The population is smaller now than it was then, yet daily life continues to follow the rhythms of the dehesa. This is a traditional agro-pastoral landscape typical of western Spain, where grazing, cork harvesting and small-scale farming exist side by side. Around Zahinos, that balance has shaped both the economy and the appearance of the land for centuries.
The tower that was not a castle
Approaching Zahinos by road, the most striking feature is a cylindrical tower rising above the village. It is often referred to as a castle, although it fits more closely with the type of keep associated with late medieval frontier fortifications. It was probably built in the 15th century, at a time when this border region required lookout points over routes and pastureland.
The structure is simple and functional. Its circular plan contains just enough space for a spiral staircase and a series of stacked rooms. From the top, the organisation of the surrounding territory becomes clear. Dehesas stretch out around the village, land that has long supported cattle, sheep and Iberian pigs, along with cork production. The tower’s role was primarily to monitor this environment rather than to withstand prolonged sieges.
A short path climbs the slope to reach it in a matter of minutes. Along the way, the layout of Zahinos comes into view, with houses fitted to the terrain and flatter ground left open for livestock. The relationship between settlement and landscape is easy to read from here.
A local point of reference
During the Early Modern period and well into the contemporary era, Zahinos acted as a modest service centre for the surrounding area. Municipal records note the hiring of a doctor at the beginning of the 19th century, something that was not common in every village nearby at the time. Decisions like this help explain why, in certain periods, people from neighbouring hamlets came here for administrative or religious matters.
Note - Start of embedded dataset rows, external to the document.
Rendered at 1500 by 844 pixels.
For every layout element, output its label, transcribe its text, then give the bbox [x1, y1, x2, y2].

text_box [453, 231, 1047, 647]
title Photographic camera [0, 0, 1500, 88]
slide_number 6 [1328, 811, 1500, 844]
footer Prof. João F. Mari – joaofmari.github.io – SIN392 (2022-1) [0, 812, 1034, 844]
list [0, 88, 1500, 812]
That role as a meeting point still shows itself in local celebrations. In May, Zahinos usually hosts the Romería de la Cruz, a traditional pilgrimage linked to a hermitage on the outskirts of the village. Over those days, many families return from elsewhere to gather together. The setting around the hermitage has also historically been used for livestock trading, which reflects the pastoral economy of the comarca.
These occasions bring a sense of continuity, connecting present-day Zahinos with patterns of movement and exchange that have existed for generations.
The dehesa on the table
Food in Zahinos follows directly from what the surrounding land provides. The dehesa supports cattle, lamb and Iberian pigs, and these form the basis of many everyday dishes.
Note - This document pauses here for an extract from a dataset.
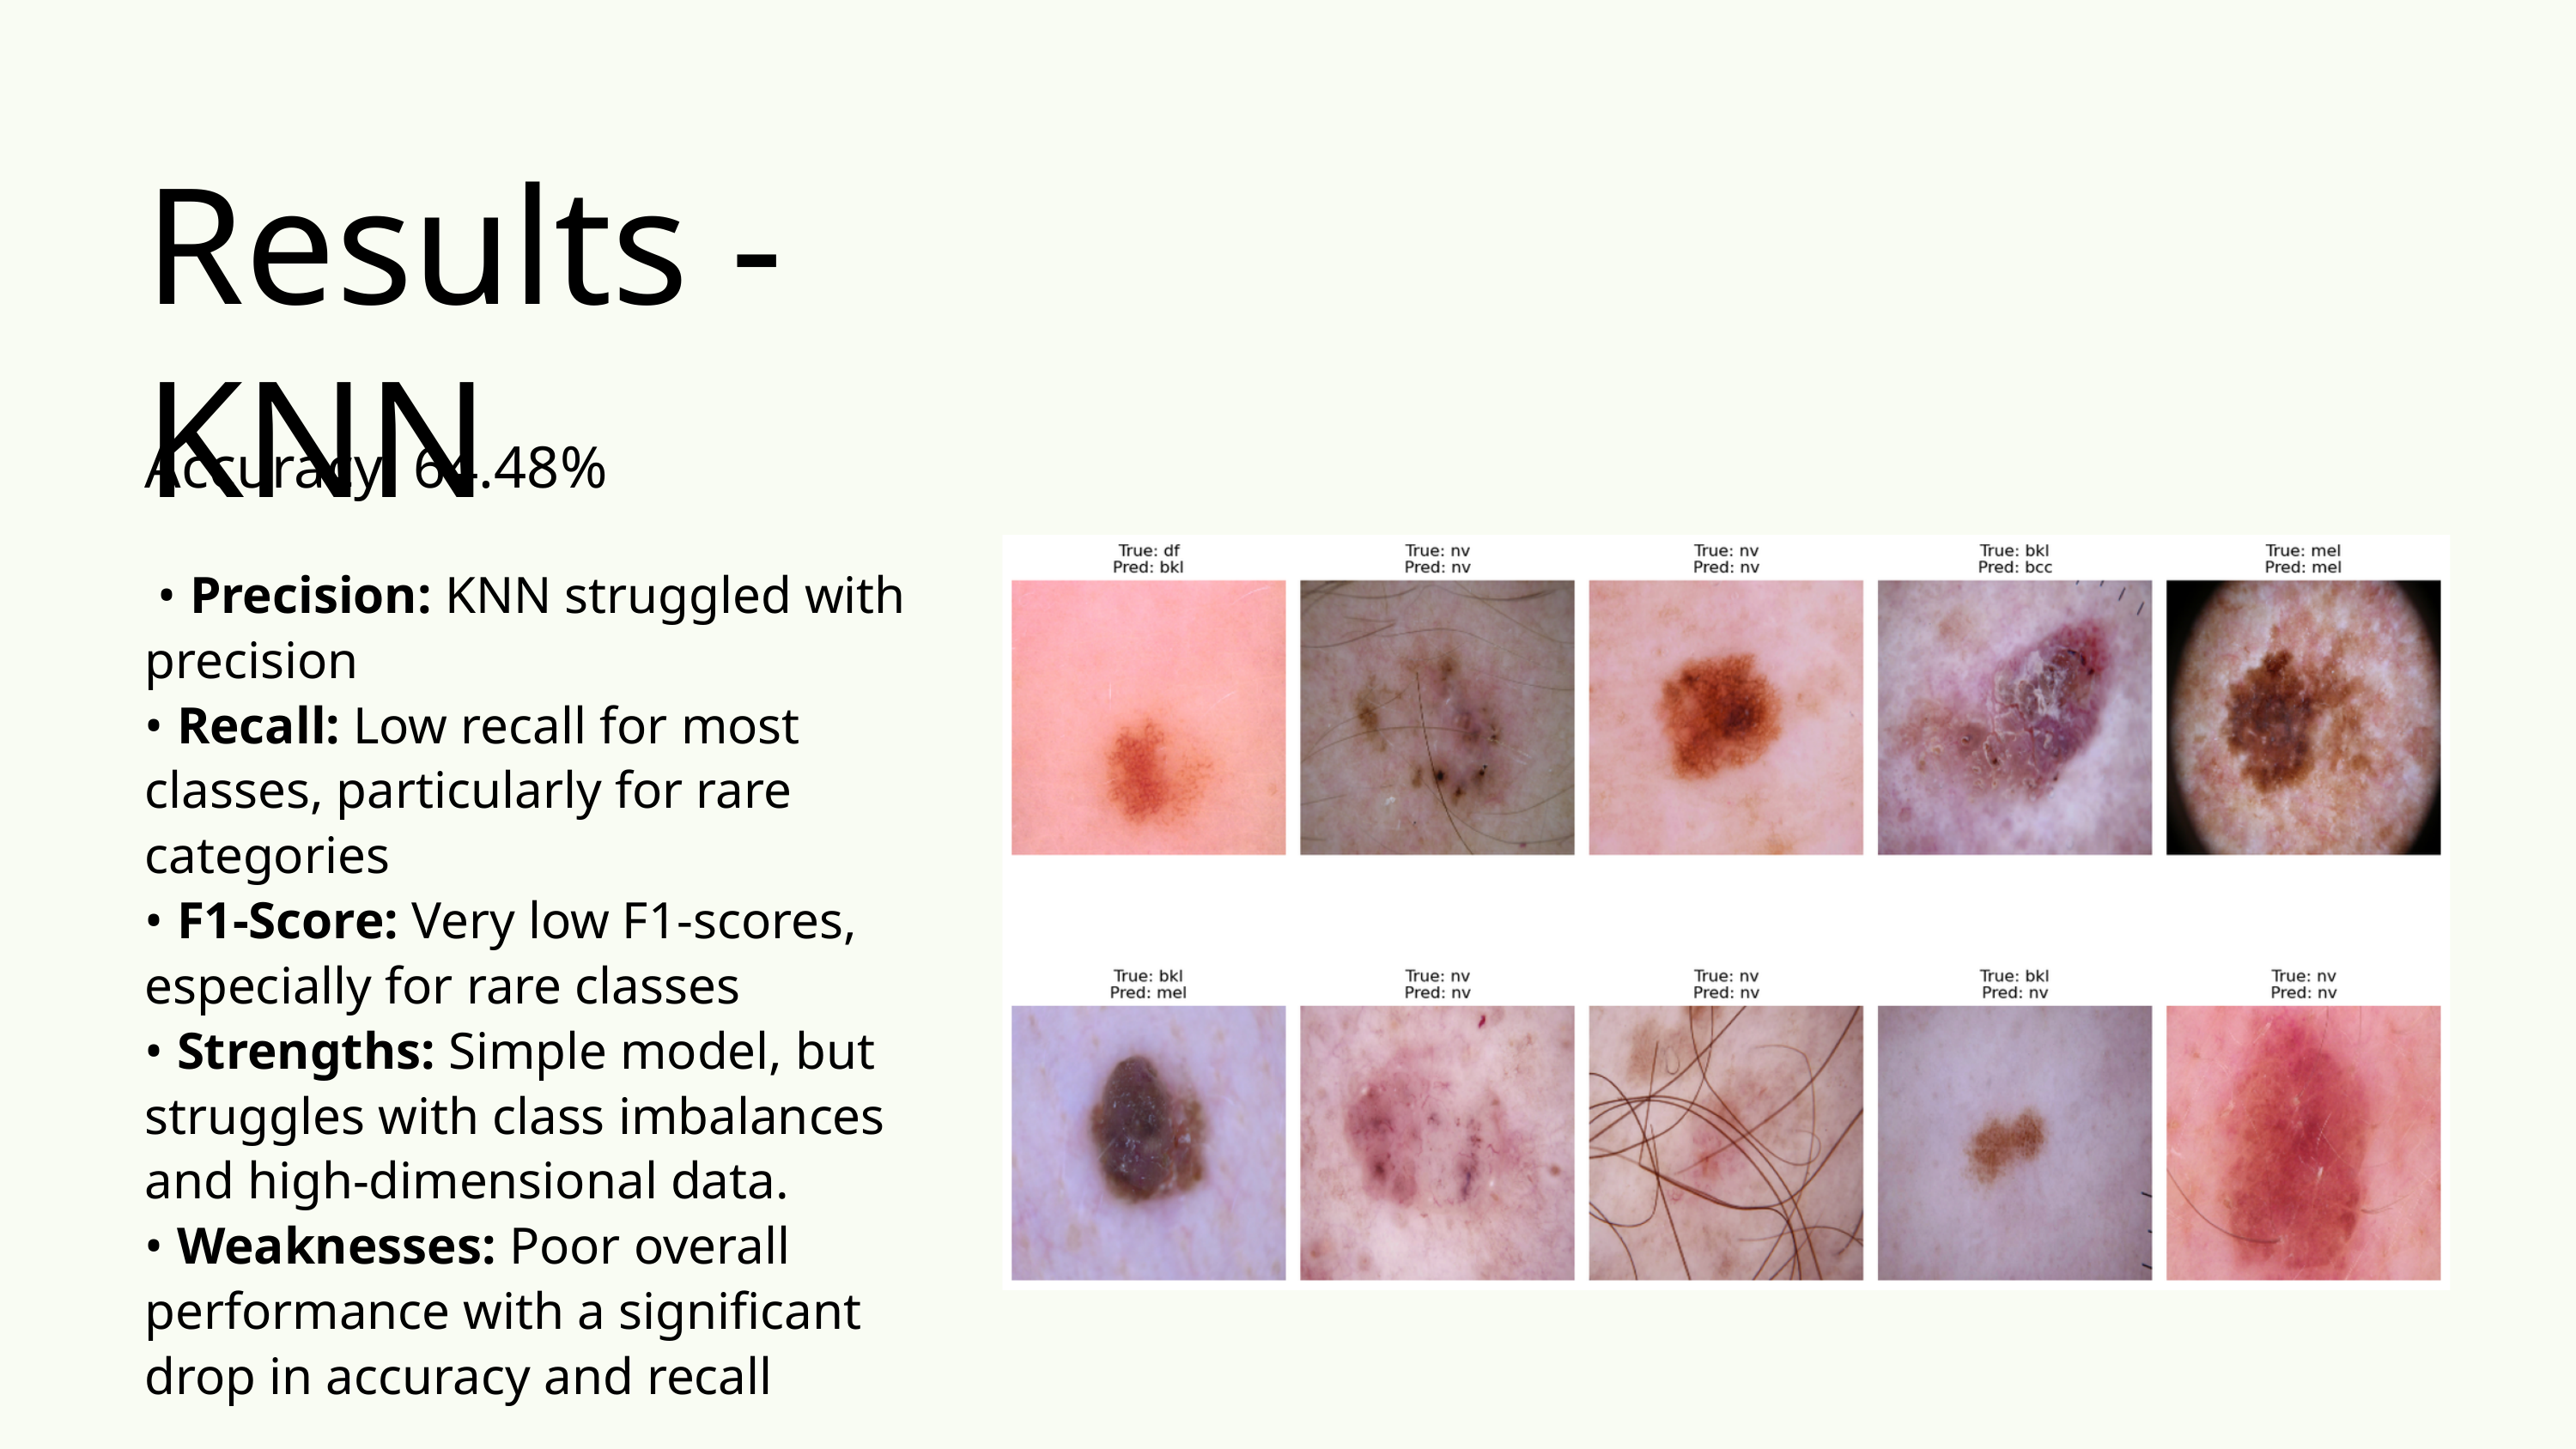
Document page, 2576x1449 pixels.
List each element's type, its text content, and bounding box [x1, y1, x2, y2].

Migas extremeñas appear regularly at family gatherings and celebrations. They are made from stale bread fried with oil and accompanied by products linked to the traditional pig slaughter. Another widely prepared dish across the Sierra Suroeste is caldereta de cordero, a lamb stew cooked slowly with aromatic herbs that grow in the countryside.
For decades, the domestic matanza, the annual pig slaughter, played a central role in household economies. From it came cured sausages and other preserved meats, hung in the upper parts of houses where the cold winter air helped with curing. Production methods have changed over time, yet the connection between the land and what is eaten remains clear.
Finding your way around
Zahinos lies in the south-west of the province of Badajoz, within the comarca known as Sierra Suroeste. The main road connecting it with Jerez de los Caballeros serves as the principal access route, passing through an almost continuous stretch of dehesa.
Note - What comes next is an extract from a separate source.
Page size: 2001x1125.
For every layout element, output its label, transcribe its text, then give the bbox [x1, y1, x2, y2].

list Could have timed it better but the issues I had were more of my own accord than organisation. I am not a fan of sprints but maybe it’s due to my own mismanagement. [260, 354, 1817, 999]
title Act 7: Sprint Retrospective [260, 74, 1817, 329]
The village itself is easy to explore on foot. The parish church of Nuestra Señora contains Baroque elements inside, the result of alterations made over several centuries. Not far from the centre stands the Fuente de los Caños, historically an important water source where people once came daily to collect water, wash clothes and meet one another.
Those with time can head out along the paths linking Zahinos with neighbouring villages. Many follow older routes that run between estates and across the dehesa, offering a clearer sense of the terrain that has shaped the settlement.
In summer, especially during the festivities held in August, the streets become livelier. Many residents who live elsewhere return, and activity continues late into the night around the squares and improvised terraces. From the hillside, the illuminated tower remains the visual reference point for Zahinos, just as it has been for centuries.